Stored records:
*****
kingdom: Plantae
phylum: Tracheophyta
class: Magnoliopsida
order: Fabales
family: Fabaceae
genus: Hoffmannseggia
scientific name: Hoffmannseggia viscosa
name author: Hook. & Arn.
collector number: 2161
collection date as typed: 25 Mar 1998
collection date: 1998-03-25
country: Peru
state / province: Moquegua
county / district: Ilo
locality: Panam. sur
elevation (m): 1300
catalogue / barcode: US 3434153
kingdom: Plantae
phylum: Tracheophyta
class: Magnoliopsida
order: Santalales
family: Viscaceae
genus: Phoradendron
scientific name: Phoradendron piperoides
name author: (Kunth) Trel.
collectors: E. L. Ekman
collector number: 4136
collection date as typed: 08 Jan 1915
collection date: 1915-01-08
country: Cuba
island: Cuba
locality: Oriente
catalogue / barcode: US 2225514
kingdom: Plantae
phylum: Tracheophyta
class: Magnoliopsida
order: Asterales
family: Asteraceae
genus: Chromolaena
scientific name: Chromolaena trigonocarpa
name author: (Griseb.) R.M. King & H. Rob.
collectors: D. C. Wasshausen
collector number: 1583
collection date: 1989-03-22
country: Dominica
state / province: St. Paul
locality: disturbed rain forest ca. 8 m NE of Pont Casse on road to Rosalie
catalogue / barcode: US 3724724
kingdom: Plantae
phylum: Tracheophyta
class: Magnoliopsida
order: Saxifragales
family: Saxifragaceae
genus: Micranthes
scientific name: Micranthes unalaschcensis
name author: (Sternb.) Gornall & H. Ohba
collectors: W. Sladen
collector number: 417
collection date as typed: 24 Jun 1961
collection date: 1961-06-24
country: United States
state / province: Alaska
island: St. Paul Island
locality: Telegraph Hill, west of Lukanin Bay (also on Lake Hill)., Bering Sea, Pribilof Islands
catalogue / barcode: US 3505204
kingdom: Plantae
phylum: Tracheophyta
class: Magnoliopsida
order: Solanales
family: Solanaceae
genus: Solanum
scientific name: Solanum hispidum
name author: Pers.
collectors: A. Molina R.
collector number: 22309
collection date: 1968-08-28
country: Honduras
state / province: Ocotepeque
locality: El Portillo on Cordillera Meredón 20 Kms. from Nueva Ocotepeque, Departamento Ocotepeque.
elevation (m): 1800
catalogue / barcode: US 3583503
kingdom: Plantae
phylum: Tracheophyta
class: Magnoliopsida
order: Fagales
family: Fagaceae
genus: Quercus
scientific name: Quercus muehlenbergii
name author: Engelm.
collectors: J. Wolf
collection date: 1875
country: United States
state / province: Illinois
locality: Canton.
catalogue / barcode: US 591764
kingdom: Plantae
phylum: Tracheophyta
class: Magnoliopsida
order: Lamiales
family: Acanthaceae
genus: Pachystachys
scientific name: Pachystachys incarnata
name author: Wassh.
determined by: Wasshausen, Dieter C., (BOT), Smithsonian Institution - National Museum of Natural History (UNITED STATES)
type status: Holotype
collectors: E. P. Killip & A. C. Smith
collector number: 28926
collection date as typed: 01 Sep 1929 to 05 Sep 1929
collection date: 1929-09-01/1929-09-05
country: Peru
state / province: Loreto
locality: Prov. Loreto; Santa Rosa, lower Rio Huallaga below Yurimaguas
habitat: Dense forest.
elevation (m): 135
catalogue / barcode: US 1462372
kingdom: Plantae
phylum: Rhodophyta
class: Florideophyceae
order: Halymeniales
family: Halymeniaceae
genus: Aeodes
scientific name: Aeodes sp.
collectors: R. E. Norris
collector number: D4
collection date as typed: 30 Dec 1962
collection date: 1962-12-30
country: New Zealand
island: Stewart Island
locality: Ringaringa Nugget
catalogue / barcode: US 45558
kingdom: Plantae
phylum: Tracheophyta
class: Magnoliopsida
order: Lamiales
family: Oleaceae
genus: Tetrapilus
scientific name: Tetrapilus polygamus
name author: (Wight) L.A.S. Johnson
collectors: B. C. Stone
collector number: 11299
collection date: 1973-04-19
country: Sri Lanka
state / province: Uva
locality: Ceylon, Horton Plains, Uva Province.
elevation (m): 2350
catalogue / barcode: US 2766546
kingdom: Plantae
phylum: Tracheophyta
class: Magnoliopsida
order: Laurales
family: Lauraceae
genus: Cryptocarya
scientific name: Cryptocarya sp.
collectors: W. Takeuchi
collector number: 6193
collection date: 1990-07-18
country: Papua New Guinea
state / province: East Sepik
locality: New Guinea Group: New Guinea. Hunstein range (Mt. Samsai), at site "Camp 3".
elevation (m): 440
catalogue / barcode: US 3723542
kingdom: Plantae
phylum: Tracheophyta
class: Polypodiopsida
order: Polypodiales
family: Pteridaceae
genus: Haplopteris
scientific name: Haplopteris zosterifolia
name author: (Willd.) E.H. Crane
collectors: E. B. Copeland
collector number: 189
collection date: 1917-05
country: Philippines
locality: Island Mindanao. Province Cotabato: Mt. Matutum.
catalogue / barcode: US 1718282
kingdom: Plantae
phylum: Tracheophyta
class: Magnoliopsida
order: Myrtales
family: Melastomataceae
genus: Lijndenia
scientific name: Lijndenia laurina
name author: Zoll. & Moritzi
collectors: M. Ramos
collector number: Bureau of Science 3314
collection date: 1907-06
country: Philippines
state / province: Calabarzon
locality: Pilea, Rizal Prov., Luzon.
*****
Task statement:
Return every line of the records above word for word, without changing anything.

Output for this task:
kingdom: Plantae
phylum: Tracheophyta
class: Magnoliopsida
order: Fabales
family: Fabaceae
genus: Hoffmannseggia
scientific name: Hoffmannseggia viscosa
name author: Hook. & Arn.
collector number: 2161
collection date as typed: 25 Mar 1998
collection date: 1998-03-25
country: Peru
state / province: Moquegua
county / district: Ilo
locality: Panam. sur
elevation (m): 1300
catalogue / barcode: US 3434153
kingdom: Plantae
phylum: Tracheophyta
class: Magnoliopsida
order: Santalales
family: Viscaceae
genus: Phoradendron
scientific name: Phoradendron piperoides
name author: (Kunth) Trel.
collectors: E. L. Ekman
collector number: 4136
collection date as typed: 08 Jan 1915
collection date: 1915-01-08
country: Cuba
island: Cuba
locality: Oriente
catalogue / barcode: US 2225514
kingdom: Plantae
phylum: Tracheophyta
class: Magnoliopsida
order: Asterales
family: Asteraceae
genus: Chromolaena
scientific name: Chromolaena trigonocarpa
name author: (Griseb.) R.M. King & H. Rob.
collectors: D. C. Wasshausen
collector number: 1583
collection date: 1989-03-22
country: Dominica
state / province: St. Paul
locality: disturbed rain forest ca. 8 m NE of Pont Casse on road to Rosalie
catalogue / barcode: US 3724724
kingdom: Plantae
phylum: Tracheophyta
class: Magnoliopsida
order: Saxifragales
family: Saxifragaceae
genus: Micranthes
scientific name: Micranthes unalaschcensis
name author: (Sternb.) Gornall & H. Ohba
collectors: W. Sladen
collector number: 417
collection date as typed: 24 Jun 1961
collection date: 1961-06-24
country: United States
state / province: Alaska
island: St. Paul Island
locality: Telegraph Hill, west of Lukanin Bay (also on Lake Hill)., Bering Sea, Pribilof Islands
catalogue / barcode: US 3505204
kingdom: Plantae
phylum: Tracheophyta
class: Magnoliopsida
order: Solanales
family: Solanaceae
genus: Solanum
scientific name: Solanum hispidum
name author: Pers.
collectors: A. Molina R.
collector number: 22309
collection date: 1968-08-28
country: Honduras
state / province: Ocotepeque
locality: El Portillo on Cordillera Meredón 20 Kms. from Nueva Ocotepeque, Departamento Ocotepeque.
elevation (m): 1800
catalogue / barcode: US 3583503
kingdom: Plantae
phylum: Tracheophyta
class: Magnoliopsida
order: Fagales
family: Fagaceae
genus: Quercus
scientific name: Quercus muehlenbergii
name author: Engelm.
collectors: J. Wolf
collection date: 1875
country: United States
state / province: Illinois
locality: Canton.
catalogue / barcode: US 591764
kingdom: Plantae
phylum: Tracheophyta
class: Magnoliopsida
order: Lamiales
family: Acanthaceae
genus: Pachystachys
scientific name: Pachystachys incarnata
name author: Wassh.
determined by: Wasshausen, Dieter C., (BOT), Smithsonian Institution - National Museum of Natural History (UNITED STATES)
type status: Holotype
collectors: E. P. Killip & A. C. Smith
collector number: 28926
collection date as typed: 01 Sep 1929 to 05 Sep 1929
collection date: 1929-09-01/1929-09-05
country: Peru
state / province: Loreto
locality: Prov. Loreto; Santa Rosa, lower Rio Huallaga below Yurimaguas
habitat: Dense forest.
elevation (m): 135
catalogue / barcode: US 1462372
kingdom: Plantae
phylum: Rhodophyta
class: Florideophyceae
order: Halymeniales
family: Halymeniaceae
genus: Aeodes
scientific name: Aeodes sp.
collectors: R. E. Norris
collector number: D4
collection date as typed: 30 Dec 1962
collection date: 1962-12-30
country: New Zealand
island: Stewart Island
locality: Ringaringa Nugget
catalogue / barcode: US 45558
kingdom: Plantae
phylum: Tracheophyta
class: Magnoliopsida
order: Lamiales
family: Oleaceae
genus: Tetrapilus
scientific name: Tetrapilus polygamus
name author: (Wight) L.A.S. Johnson
collectors: B. C. Stone
collector number: 11299
collection date: 1973-04-19
country: Sri Lanka
state / province: Uva
locality: Ceylon, Horton Plains, Uva Province.
elevation (m): 2350
catalogue / barcode: US 2766546
kingdom: Plantae
phylum: Tracheophyta
class: Magnoliopsida
order: Laurales
family: Lauraceae
genus: Cryptocarya
scientific name: Cryptocarya sp.
collectors: W. Takeuchi
collector number: 6193
collection date: 1990-07-18
country: Papua New Guinea
state / province: East Sepik
locality: New Guinea Group: New Guinea. Hunstein range (Mt. Samsai), at site "Camp 3".
elevation (m): 440
catalogue / barcode: US 3723542
kingdom: Plantae
phylum: Tracheophyta
class: Polypodiopsida
order: Polypodiales
family: Pteridaceae
genus: Haplopteris
scientific name: Haplopteris zosterifolia
name author: (Willd.) E.H. Crane
collectors: E. B. Copeland
collector number: 189
collection date: 1917-05
country: Philippines
locality: Island Mindanao. Province Cotabato: Mt. Matutum.
catalogue / barcode: US 1718282
kingdom: Plantae
phylum: Tracheophyta
class: Magnoliopsida
order: Myrtales
family: Melastomataceae
genus: Lijndenia
scientific name: Lijndenia laurina
name author: Zoll. & Moritzi
collectors: M. Ramos
collector number: Bureau of Science 3314
collection date: 1907-06
country: Philippines
state / province: Calabarzon
locality: Pilea, Rizal Prov., Luzon.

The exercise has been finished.